Pendant des siècles, nous avons suivi la logique de Descartes. Si une machine parvenait un jour à discuter de tout avec cohérence, il faudrait admettre qu’elle pense. Longtemps, cette idée a semblé incongrue. Pourtant, nous y sommes. Les nouveaux modèles de langage imitent avec une précision troublante la parole humaine, celle qui faisait jusqu’ici notre singularité.
Face à cette prouesse, deux interrogations viennent à l'esprit.
Et si l’IA pensait vraiment ? Si le langage est ce qui forge la pensée, et qu'une machine maîtrise cet outil aussi bien que nous, alors ce qui se passe dans les serveurs informatiques n'est peut-être pas si éloigné de ce qui se produit dans nos propres cerveaux.
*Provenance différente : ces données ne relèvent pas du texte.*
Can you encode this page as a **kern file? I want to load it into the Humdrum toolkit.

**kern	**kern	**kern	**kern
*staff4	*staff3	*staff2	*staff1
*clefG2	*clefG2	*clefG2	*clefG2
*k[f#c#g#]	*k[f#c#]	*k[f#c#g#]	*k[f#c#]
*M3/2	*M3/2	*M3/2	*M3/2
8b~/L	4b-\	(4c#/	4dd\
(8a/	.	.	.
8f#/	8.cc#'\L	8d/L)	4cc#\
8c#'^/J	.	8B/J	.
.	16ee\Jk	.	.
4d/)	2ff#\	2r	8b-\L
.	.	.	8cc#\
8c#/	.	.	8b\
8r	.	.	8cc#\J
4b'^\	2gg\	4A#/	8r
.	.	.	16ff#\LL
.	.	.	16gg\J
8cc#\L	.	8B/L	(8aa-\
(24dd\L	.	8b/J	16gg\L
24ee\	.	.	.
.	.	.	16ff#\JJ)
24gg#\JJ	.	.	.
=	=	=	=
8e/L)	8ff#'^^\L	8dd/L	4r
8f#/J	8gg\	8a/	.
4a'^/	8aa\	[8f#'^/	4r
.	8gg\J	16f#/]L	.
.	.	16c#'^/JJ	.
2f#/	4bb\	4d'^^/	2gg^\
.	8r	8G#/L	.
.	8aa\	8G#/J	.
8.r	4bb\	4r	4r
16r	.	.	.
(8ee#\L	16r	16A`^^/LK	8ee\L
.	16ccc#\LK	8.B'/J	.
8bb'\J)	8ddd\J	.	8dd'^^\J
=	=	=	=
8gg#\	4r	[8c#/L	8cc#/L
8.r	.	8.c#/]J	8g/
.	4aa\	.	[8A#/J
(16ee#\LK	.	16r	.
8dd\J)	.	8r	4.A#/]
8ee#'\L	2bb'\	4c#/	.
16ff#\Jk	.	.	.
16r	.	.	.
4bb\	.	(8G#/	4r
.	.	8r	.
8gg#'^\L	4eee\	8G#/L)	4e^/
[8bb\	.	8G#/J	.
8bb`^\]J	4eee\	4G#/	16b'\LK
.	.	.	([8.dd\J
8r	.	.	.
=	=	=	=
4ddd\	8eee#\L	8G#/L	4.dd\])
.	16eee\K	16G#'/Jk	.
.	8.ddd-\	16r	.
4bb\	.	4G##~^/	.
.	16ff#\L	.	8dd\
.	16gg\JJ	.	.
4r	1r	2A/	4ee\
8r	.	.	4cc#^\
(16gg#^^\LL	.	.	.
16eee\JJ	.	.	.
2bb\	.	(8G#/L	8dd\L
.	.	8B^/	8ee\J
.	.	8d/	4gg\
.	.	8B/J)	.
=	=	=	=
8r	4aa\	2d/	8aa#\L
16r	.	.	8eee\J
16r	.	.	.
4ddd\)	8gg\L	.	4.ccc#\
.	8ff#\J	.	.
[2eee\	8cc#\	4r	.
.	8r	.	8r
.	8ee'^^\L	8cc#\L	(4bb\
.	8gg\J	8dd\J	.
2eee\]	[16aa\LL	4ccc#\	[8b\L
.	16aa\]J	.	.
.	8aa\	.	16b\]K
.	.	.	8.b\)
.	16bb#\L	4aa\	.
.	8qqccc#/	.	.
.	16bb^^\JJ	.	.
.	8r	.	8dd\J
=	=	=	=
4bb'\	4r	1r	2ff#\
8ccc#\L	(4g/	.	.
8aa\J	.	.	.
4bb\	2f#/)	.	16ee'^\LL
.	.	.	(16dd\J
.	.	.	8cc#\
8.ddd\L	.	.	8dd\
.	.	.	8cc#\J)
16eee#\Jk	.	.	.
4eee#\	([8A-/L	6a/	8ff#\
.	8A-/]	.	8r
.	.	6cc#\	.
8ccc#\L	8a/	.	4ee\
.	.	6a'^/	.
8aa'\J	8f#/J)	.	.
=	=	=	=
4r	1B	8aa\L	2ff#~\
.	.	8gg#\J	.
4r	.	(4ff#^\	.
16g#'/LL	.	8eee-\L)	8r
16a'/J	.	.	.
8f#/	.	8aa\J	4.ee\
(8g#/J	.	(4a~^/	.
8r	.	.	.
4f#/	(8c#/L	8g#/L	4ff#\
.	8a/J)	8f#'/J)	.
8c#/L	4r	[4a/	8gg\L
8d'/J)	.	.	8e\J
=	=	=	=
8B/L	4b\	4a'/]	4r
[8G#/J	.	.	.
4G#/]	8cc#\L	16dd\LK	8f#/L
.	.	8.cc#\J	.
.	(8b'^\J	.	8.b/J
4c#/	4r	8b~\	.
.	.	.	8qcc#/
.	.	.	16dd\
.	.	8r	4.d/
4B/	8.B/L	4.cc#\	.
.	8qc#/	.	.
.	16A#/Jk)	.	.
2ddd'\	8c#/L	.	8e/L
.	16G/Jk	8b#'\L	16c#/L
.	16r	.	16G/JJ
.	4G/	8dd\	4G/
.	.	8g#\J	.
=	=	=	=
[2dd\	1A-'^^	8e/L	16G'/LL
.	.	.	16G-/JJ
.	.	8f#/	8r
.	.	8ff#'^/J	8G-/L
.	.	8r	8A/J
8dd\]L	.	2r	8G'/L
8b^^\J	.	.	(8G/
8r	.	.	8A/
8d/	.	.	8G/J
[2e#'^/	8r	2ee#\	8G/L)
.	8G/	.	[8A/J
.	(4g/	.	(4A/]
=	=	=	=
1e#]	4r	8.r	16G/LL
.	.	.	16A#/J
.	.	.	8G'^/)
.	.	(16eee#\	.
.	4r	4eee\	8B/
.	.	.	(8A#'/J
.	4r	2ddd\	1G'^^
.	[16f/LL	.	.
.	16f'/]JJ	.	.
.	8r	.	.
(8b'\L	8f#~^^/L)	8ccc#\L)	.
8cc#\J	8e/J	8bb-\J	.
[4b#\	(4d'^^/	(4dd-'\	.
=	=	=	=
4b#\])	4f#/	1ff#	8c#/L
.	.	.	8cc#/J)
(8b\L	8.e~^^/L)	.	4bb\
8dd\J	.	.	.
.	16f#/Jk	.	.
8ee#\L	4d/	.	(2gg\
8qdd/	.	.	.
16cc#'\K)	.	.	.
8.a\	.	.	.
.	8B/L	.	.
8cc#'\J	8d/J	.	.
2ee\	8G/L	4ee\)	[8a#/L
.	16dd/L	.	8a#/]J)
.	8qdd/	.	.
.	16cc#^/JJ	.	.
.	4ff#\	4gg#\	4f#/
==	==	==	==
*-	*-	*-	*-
L'inconfort vient de notre incapacité à prouver le contraire. Il faut cependant distinguer ici l’intelligence de la conscience. Si la machine fait preuve d'une intelligence redoutable, elle ne possède pas forcément de conscience, cette expérience subjective et intérieure du monde. On peut simuler la compréhension sans jamais rien ressentir.
La seconde interrogation est plus troublante encore. Si une machine peut produire un discours parfait sans jamais rien ressentir, cela suggère-t-il qu'une grande partie de notre propre langage est, elle aussi, automatique ? La machine n'en devient pas humaine pour autant, bien entendu. En revanche, l'humain réalise qu'une part de son « génie » n'est qu'un automatisme. Cette réalisation nous rappelle néanmoins que la pensée humaine n'est pas qu'un traitement de données. Contrairement à l'IA, notre esprit est indissociable de notre corps et de nos sens. L'IA manipule des mots et des symboles là où nous vivons des expériences.
Bien sûr, on peut balayer ces questions en argumentant que nous prêtons simplement des sentiments à des lignes de code. C’est une critique juste, mais elle se heurte à un problème : quel critère nous permet alors de distinguer une pensée réelle d'une simulation parfaite ? Jusqu'ici, nous faisions confiance à la parole pour reconnaître l'intelligence chez l'autre. Ce test, à présent, ne fonctionne plus.
À force de perfectionner ces outils, nous finissons par y voir notre propre reflet. Le problème n'est pas que la machine nous ressemble, mais plutôt que nous ne savons plus très bien ce qui nous rend uniques.
L’intelligence artificielle ne nous apporte pas de réponse définitive. Ce n'est peut-être pas seulement la machine qui a changé. C'est le regard que nous portons sur nous-mêmes.